··· Material for this exercise

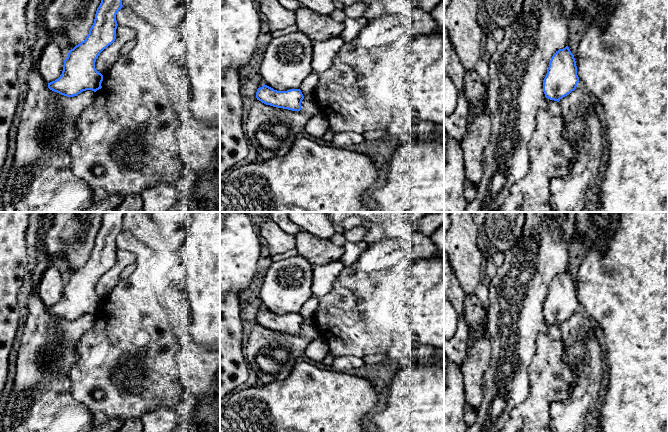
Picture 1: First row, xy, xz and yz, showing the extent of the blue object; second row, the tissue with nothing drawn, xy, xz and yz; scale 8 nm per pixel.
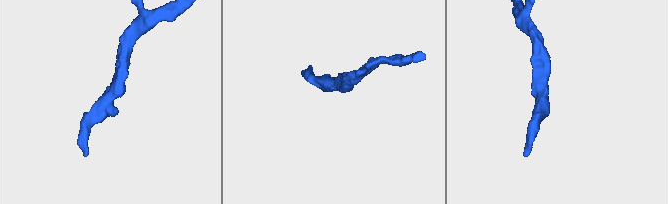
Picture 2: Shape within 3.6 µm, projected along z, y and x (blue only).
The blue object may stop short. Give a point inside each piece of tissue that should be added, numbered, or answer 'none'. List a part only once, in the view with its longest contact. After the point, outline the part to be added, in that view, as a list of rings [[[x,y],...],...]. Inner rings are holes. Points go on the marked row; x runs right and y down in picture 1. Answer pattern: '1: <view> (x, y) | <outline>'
none

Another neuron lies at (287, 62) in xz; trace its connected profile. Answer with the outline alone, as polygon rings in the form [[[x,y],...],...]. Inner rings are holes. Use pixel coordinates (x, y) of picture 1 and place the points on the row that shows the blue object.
[[[300,31],[273,38],[260,66],[264,84],[277,91],[299,89],[312,73],[313,44]]]

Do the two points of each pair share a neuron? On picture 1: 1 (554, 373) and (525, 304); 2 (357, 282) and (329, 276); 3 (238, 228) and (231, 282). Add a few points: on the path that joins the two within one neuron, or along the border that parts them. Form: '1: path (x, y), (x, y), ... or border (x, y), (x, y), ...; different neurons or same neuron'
1: border (546, 332), (538, 335), (533, 358); different neurons
2: border (345, 267), (333, 283), (332, 288), (321, 296); different neurons
3: path (237, 241), (236, 247), (231, 254), (231, 269); same neuron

······

■ Task directions ■
When you transcribe these entries, keep every word exact and drop the pictures.

■ Expected answer ■
Picture 1: First row, xy, xz and yz, showing the extent of the blue object; second row, the tissue with nothing drawn, xy, xz and yz; scale 8 nm per pixel.
Picture 2: Shape within 3.6 µm, projected along z, y and x (blue only).
The blue object may stop short. Give a point inside each piece of tissue that should be added, numbered, or answer 'none'. List a part only once, in the view with its longest contact. After the point, outline the part to be added, in that view, as a list of rings [[[x,y],...],...]. Inner rings are holes. Points go on the marked row; x runs right and y down in picture 1. Answer pattern: '1: <view> (x, y) | <outline>'
none

Another neuron lies at (287, 62) in xz; trace its connected profile. Answer with the outline alone, as polygon rings in the form [[[x,y],...],...]. Inner rings are holes. Use pixel coordinates (x, y) of picture 1 and place the points on the row that shows the blue object.
[[[300,31],[273,38],[260,66],[264,84],[277,91],[299,89],[312,73],[313,44]]]

Do the two points of each pair share a neuron? On picture 1: 1 (554, 373) and (525, 304); 2 (357, 282) and (329, 276); 3 (238, 228) and (231, 282). Add a few points: on the path that joins the two within one neuron, or along the border that parts them. Form: '1: path (x, y), (x, y), ... or border (x, y), (x, y), ...; different neurons or same neuron'
1: border (546, 332), (538, 335), (533, 358); different neurons
2: border (345, 267), (333, 283), (332, 288), (321, 296); different neurons
3: path (237, 241), (236, 247), (231, 254), (231, 269); same neuron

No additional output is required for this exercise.